The data records used in [3] and [1] will be made available to the broader science community, including:
- profile data, gridded climatologies and sampling error estimates (netCDF files);
- bending angle, refractivity, dry pressure, dry geopotential height, dry temperature;
- of the centres DMI, EUM (only bending angle), GFZ, JPL, UCAR, WEGC.
Future plans of the RO Trends working group include studies on:
- multi-satellite consistency, to analyse SU across different instruments and missions as revealed by different processing centres;
- upper stratosphere retrievals, by analyzing intermediate processing products, to determine how SU may be introduced in this critical initialization region;
- quality control, to understand why there are significant differences (~50%) in the number of quality controlled profiles generated at the different processing centres, providing further information on processing differences and SU.
The ROTrends activity is now also hosted under the SCOPE-CM project RO-CLIM.
Websites of ROTrends Collaborators
DMI | http://www.romsaf.org |
GFZ | http://isdc.gfz-potsdam.de |
EUMETSAT | http://www.eumetsat.int |
JPL | http://genesis.jpl.nasa.gov |
UCAR | http://www.cosmic.ucar.edu |
WEGC | http://www.wegcenter.at |
References
[1] Steiner, A. K., D. Hunt, S.-P. Ho, G. Kirchengast, A. J. Mannucci, B. Scherllin-Pirscher, H. Gleisner, A. von Engeln, T. Schmidt, C. Ao, S. S. Leroy, E. R. Kursinski, U. Foelsche, M. Gorbunov, Y.-H. Kuo, K. B. Lauritsen, C. Marquardt, C. Rocken, W. Schreiner, S. Sokolovskiy, S. Syndergaard, S. Heise, and J. Wickert (2013), Quantification of structural uncertainty in climate data records from GPS radio occultation, Atmos. Chem.

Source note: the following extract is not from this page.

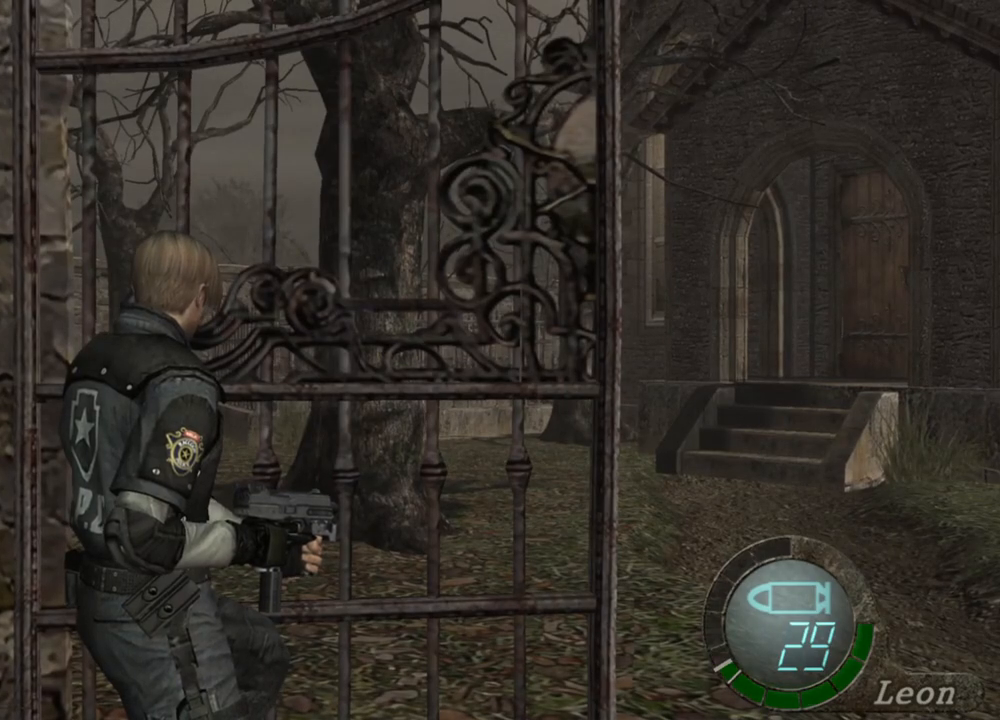
{"keys": [], "mouse": [], "events": []}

Phys., 13, 1469-1484, doi:10.5194/acp-13-1469-2013, http://www.atmos-chem-phys.net/13/1469/2013.
[2] Ho, S.-P., G. Kirchengast, S. Leroy, J. Wickert, T. Mannucci, A. K. Steiner, D. Hunt, W. Schreiner, S. V. Sokolovskiy, C.O. Ao, M. Borsche, A. von Engeln, U. Foelsche, S. Heise, B. Iijima, Y.-H. Kuo, E. R. Kursinski, B. Pirscher, M. Ringer, C. Rocken, and T. Schmidt (2009), Estimating the uncertainty of using GPS radio occultation data for climate monitoring: Inter-comparison of CHAMP refractivity climate records 2002-2006 from different data centers, J. Geophys. Res., 114, D23107, doi:10.1029/2009JD011969.

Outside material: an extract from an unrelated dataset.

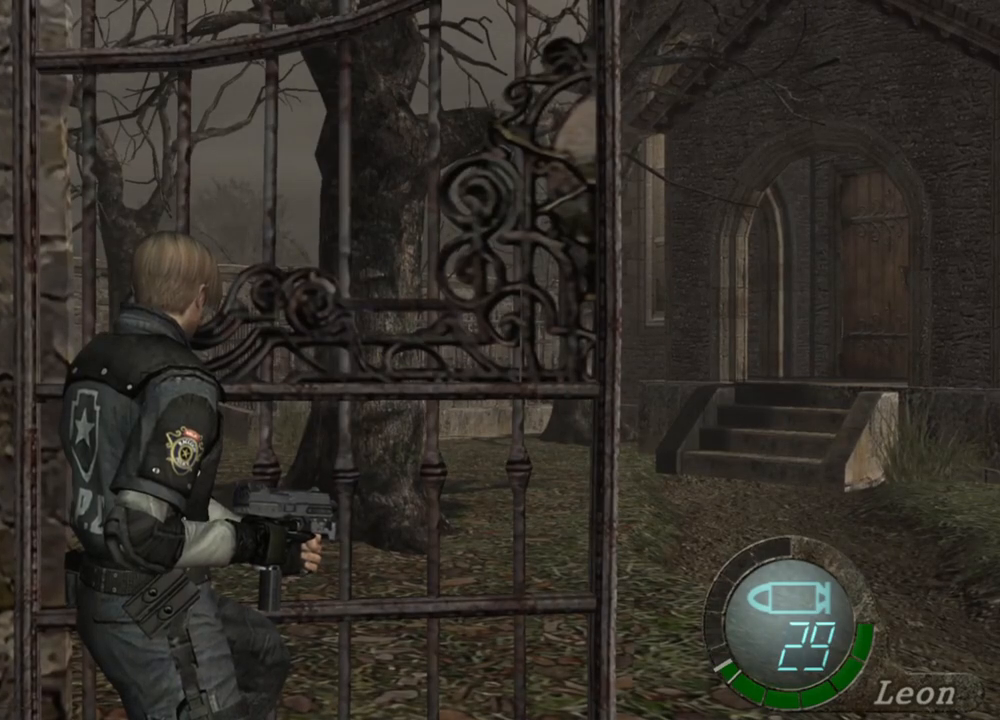
{"keys": [], "mouse": ["right"], "events": [[83, "mouse_right", "down"]]}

[3] Ho, S.-P., D. Hunt, A. K. Steiner, A. J. Mannucci, G. Kirchengast, H. Gleisner, S. Heise, A. von Engeln, C. Marquardt, S. Sokolovskiy, W. Schreiner, B. Scherllin-Pirscher, C. Ao, J. Wickert, S. Syndergaard, K. Lauritsen, S. Leroy, E. R. Kursinski, Y.-H. Kuo, U. Foelsche, T. Schmidt, M. Gorbunov (2012), Reproducibility of GPS radio occultation data for climate monitoring: Profile-to-profile inter-comparison of CHAMP climate records 2002 to 2008 from six data centers, J. Geophys. Res., 117, D18111, doi:10.1029/2012JD017665.
[4] GCOS (2006), Systematic observation requirements for satellite-based products for climate, GCOS-107 (WMO/TD No. 1338).